* Task:
What lines of the data include the string "three"? Copy them all.

* Entries supplied:
* * * * * * *

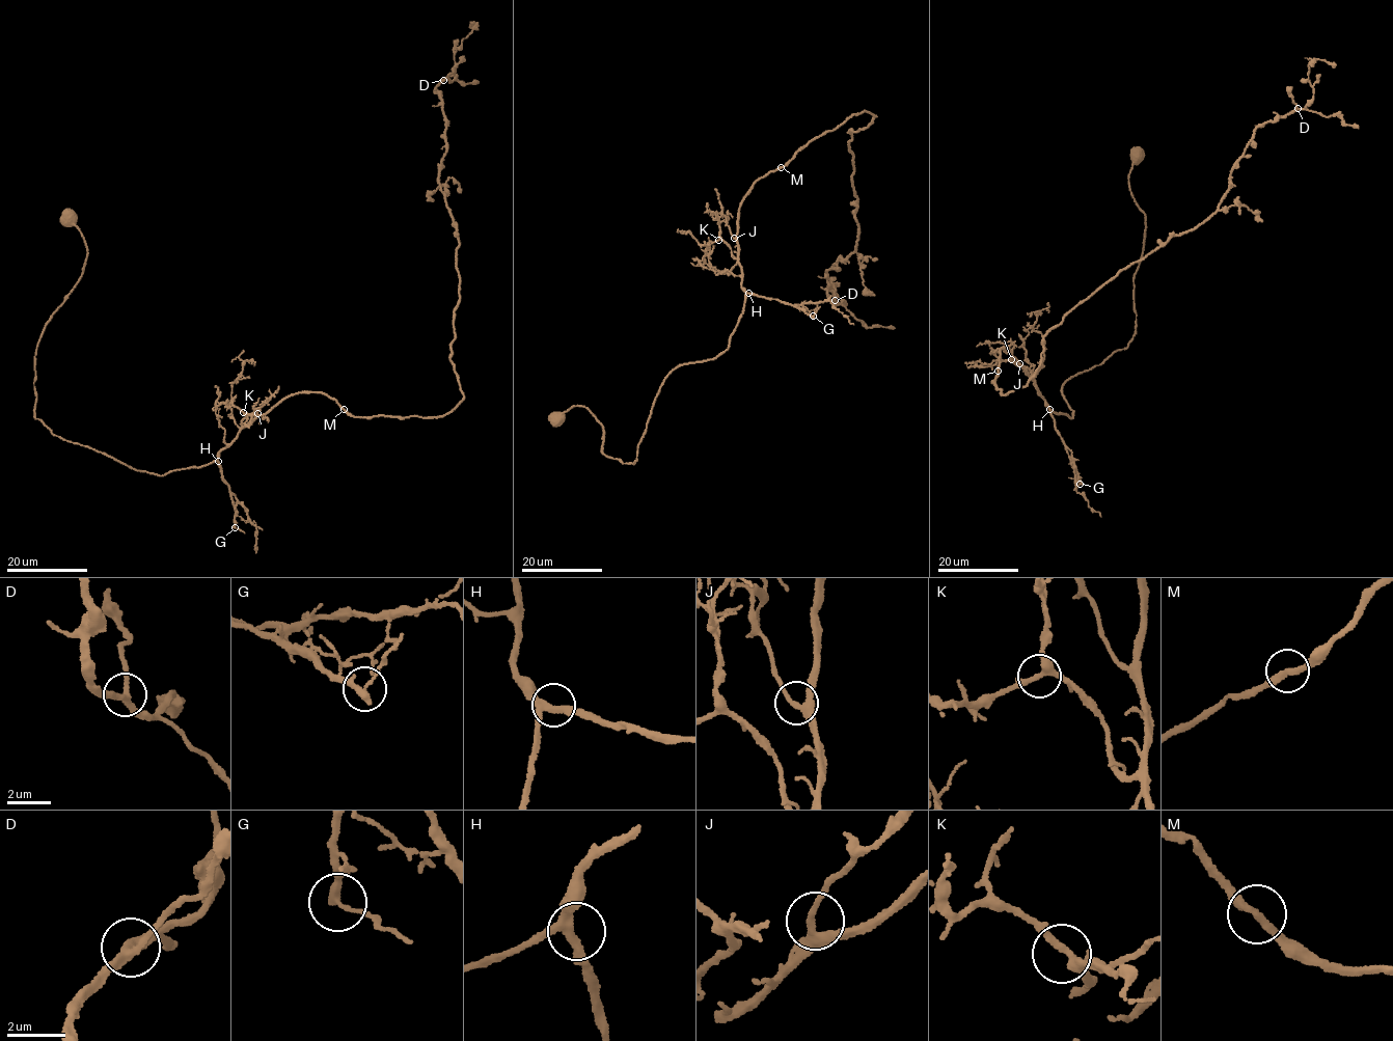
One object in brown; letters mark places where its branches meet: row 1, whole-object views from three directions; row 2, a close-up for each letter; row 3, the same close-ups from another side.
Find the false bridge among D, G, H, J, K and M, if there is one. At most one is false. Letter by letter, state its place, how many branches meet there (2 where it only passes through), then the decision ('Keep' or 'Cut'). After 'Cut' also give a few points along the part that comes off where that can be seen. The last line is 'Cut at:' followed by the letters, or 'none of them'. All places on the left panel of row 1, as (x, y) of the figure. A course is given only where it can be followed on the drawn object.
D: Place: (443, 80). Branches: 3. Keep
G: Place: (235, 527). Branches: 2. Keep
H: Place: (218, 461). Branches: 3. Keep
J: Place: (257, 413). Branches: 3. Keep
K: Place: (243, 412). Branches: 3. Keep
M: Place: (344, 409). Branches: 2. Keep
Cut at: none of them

* * * * * * *

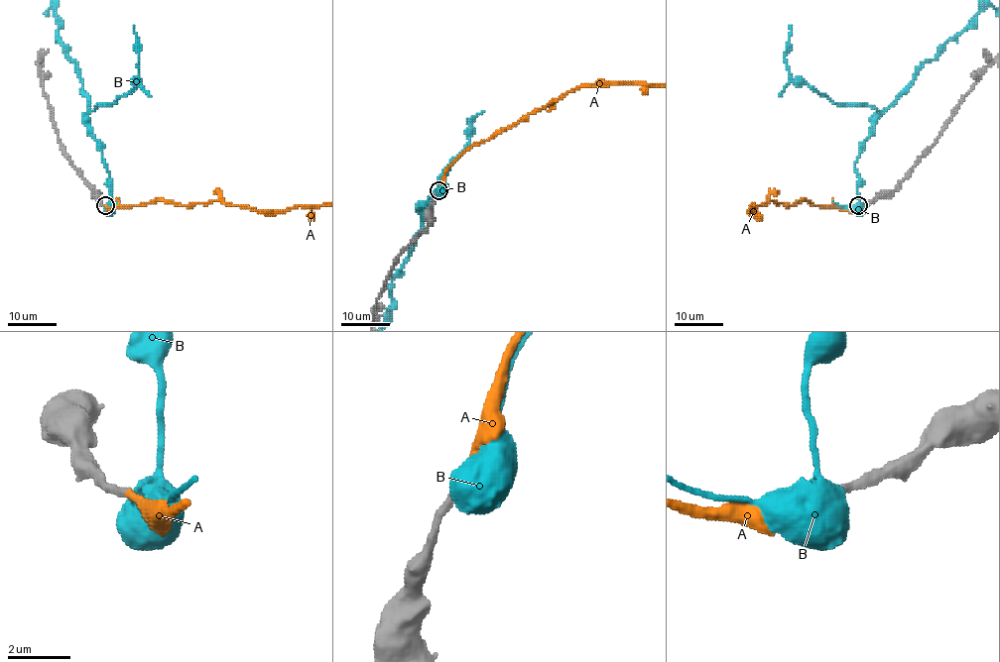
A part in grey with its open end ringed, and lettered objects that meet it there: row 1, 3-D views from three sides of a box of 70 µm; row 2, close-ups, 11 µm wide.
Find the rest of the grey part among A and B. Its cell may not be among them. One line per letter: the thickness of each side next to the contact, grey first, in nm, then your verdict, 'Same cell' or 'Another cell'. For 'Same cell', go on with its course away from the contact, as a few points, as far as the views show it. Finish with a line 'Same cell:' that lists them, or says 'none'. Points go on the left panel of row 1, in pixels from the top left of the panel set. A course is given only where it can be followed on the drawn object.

* * * * * * *

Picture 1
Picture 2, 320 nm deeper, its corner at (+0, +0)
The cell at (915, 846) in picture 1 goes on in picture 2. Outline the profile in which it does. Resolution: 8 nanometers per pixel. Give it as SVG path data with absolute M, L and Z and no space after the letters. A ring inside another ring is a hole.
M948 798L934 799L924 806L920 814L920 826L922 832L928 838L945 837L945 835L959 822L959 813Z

* * * * * * *

* Answer to this task:
One object in brown; letters mark places where its branches meet: row 1, whole-object views from three directions; row 2, a close-up for each letter; row 3, the same close-ups from another side.
A part in grey with its open end ringed, and lettered objects that meet it there: row 1, 3-D views from three sides of a box of 70 µm; row 2, close-ups, 11 µm wide.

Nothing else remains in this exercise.